How can I precipitate genomic DNA using isopropanol?
FAQ ID -2953

Alcohol precipitation is commonly used for concentrating, desalting, and recovering nucleic acids. Since less alcohol is required for isopropanol precipitation, this is the preferred method for precipitation of DNA from large volumes. In addition, isopropanol precipitation can be performed at room temperature, which minimizes co-precipitation of salt that interferes with downstream applications.

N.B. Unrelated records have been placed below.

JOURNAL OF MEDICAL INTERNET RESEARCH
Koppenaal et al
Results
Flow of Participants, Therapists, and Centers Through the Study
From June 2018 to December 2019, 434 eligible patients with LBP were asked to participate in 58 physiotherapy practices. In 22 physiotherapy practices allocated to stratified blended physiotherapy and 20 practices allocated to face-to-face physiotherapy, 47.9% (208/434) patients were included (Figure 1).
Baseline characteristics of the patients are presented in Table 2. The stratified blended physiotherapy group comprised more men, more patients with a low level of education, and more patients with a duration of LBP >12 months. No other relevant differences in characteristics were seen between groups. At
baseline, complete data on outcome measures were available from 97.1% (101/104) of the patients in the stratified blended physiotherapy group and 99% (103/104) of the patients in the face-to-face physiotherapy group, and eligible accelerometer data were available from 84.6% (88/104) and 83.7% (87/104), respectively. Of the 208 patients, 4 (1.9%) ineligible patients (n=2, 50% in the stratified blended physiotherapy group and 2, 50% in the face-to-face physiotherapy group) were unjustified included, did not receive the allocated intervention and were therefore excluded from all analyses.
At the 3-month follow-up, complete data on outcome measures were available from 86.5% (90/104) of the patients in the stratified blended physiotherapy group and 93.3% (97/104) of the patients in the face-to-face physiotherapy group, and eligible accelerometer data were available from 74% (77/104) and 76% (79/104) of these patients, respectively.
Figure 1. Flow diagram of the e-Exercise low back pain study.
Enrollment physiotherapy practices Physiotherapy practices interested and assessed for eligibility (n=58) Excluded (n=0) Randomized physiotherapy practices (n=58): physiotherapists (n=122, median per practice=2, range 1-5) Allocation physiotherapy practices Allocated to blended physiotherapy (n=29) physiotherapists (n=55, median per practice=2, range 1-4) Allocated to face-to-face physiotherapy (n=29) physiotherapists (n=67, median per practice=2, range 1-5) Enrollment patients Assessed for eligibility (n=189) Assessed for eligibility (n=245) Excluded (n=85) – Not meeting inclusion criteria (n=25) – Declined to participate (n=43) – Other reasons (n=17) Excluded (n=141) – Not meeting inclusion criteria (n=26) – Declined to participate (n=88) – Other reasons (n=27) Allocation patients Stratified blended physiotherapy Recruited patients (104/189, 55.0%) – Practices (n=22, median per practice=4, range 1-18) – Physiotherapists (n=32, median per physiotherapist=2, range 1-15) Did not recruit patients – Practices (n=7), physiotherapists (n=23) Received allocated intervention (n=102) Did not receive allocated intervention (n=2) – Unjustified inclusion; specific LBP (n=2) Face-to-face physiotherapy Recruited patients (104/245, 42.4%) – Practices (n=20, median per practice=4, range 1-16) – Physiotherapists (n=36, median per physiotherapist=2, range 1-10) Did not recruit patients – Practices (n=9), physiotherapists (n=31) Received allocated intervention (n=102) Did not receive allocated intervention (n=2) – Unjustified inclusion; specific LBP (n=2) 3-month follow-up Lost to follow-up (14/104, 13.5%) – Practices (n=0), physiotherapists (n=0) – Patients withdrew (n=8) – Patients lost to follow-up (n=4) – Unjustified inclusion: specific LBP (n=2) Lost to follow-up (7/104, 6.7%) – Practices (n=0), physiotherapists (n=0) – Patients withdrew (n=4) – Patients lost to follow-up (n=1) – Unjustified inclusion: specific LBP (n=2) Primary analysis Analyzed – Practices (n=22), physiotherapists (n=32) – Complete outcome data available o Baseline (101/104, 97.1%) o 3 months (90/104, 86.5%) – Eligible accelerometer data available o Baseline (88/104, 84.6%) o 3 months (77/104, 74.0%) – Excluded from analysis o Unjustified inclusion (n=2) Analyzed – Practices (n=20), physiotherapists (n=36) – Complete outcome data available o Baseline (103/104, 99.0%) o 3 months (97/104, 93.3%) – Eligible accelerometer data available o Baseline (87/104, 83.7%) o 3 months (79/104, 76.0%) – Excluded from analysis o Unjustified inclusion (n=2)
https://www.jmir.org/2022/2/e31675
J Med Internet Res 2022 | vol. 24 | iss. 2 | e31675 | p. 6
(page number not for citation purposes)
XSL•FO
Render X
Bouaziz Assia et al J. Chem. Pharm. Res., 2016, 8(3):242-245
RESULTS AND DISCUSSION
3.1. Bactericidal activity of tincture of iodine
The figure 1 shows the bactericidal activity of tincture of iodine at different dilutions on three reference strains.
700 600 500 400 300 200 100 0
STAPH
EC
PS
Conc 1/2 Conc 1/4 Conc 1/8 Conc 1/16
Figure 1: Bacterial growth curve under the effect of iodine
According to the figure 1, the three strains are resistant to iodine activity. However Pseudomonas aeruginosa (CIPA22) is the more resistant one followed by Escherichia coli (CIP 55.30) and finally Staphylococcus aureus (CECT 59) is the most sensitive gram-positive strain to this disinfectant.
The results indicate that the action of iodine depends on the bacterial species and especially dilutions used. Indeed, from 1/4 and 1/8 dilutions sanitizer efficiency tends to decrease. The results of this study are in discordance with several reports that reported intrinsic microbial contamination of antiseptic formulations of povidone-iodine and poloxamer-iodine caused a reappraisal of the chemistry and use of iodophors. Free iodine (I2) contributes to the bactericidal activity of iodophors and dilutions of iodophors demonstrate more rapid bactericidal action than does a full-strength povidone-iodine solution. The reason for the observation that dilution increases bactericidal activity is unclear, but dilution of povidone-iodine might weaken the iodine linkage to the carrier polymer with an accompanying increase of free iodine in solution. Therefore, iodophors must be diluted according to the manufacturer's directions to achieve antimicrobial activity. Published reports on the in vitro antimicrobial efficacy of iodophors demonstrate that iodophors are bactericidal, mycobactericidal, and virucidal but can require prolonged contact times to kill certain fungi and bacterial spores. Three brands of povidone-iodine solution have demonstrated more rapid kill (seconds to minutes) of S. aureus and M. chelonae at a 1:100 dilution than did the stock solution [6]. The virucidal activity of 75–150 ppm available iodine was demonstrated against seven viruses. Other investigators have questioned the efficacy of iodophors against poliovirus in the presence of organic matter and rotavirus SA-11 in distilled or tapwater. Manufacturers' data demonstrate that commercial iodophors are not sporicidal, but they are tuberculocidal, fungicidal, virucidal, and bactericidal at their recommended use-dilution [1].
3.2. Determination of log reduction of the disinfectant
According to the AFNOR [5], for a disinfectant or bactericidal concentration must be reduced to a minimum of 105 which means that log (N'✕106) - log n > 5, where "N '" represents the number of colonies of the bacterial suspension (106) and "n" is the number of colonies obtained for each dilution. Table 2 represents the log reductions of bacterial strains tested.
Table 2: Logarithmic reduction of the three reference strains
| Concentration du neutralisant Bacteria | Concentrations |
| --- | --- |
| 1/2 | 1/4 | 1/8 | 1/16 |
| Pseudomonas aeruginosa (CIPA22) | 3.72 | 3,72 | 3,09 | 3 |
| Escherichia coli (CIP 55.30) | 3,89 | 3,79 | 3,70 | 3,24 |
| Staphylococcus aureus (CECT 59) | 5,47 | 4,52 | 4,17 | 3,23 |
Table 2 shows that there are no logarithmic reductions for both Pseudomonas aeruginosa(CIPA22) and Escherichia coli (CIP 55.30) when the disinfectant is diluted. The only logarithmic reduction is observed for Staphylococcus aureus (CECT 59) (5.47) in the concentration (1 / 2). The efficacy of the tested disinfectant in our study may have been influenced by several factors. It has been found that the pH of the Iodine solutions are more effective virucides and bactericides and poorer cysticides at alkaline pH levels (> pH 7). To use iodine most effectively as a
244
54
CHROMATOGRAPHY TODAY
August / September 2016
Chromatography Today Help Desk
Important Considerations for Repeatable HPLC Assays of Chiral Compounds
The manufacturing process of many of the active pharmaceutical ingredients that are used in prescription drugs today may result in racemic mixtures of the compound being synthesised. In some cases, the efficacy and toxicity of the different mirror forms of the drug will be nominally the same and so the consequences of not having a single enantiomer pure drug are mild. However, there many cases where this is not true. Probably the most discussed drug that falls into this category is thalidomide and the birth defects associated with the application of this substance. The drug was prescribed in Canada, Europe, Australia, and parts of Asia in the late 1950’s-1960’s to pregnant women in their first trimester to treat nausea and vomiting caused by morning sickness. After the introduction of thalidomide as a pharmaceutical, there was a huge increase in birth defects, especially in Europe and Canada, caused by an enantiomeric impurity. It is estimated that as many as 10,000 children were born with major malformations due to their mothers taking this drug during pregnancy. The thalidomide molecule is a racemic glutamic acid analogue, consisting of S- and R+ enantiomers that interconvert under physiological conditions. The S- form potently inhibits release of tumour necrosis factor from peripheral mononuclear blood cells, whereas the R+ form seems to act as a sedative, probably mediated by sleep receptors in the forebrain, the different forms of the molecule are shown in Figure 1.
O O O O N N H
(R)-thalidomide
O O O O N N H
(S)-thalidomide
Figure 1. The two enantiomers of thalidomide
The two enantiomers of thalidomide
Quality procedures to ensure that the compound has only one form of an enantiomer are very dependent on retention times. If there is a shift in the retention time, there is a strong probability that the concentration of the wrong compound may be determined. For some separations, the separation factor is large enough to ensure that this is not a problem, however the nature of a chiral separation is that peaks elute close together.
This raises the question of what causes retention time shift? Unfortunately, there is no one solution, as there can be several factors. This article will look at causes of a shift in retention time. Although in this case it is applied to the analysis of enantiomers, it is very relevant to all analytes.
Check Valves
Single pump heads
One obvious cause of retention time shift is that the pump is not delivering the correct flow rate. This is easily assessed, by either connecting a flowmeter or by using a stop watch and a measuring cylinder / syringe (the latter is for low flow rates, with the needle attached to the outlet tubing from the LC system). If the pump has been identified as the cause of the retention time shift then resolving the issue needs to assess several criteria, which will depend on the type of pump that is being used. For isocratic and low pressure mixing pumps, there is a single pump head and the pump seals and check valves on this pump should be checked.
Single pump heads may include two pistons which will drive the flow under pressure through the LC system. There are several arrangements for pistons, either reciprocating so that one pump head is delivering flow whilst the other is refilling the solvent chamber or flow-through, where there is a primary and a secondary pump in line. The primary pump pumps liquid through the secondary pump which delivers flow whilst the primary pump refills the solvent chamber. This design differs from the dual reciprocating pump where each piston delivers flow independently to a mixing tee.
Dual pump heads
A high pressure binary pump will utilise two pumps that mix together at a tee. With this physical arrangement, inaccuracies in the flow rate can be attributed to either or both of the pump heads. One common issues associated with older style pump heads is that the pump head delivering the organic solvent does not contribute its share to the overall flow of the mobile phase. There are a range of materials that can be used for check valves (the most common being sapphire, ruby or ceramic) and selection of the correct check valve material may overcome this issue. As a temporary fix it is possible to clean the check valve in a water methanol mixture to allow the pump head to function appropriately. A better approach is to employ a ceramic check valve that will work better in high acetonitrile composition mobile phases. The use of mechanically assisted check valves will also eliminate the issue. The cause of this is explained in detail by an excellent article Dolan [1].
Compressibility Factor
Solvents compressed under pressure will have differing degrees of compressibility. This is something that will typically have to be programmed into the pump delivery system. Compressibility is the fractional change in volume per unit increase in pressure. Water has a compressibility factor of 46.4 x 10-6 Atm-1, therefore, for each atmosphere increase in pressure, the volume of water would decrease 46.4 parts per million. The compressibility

  1. Adjust the salt concentration, for example, with sodium acetate (0.3 M, pH 5.2, final concentration) or ammonium acetate (2.0–2.5 M, final concentration).
  2. Add 0.6–0.7 volumes of room-temperature isopropanol to the DNA solution and mix well.
  3. Centrifuge the sample immediately at 10,000–15,000 x g for 15–30 min at 4°C
  4. Carefully decant the supernatant without disturbing the pellet.
  5. Wash the DNA pellet by adding 1–10 ml (depending on the size of the preparation) of room-temperature 70% ethanol. This removes co-precipitated salt and replaces the isopropanol with the more volatile ethanol, making the DNA easier to redissolve.
  6. Centrifuge at 10,000–15,000 x g for 5–15 min at 4°C.
  7. Carefully decant the supernatant without disturbing the pellet.
  8. Air-dry the pellet for 5–20 min (depending on the size of the pellet).
  9. Redissolve the DNA in a suitable buffer.

Tip: Use a buffer with a pH of 7.5–8.0, as DNA does not dissolve easily in acidic buffers. Often distilled water can have an acidic pH. The addition of EDTA protects the DNA from DNase digestion.

Tip: High-molecular-weight DNA, such as genomic DNA, should be redissolved very gently to avoid shearing. If the DNA pellet does not dissolve easily, heat at 55°C for 1–2 h with gentle shaking.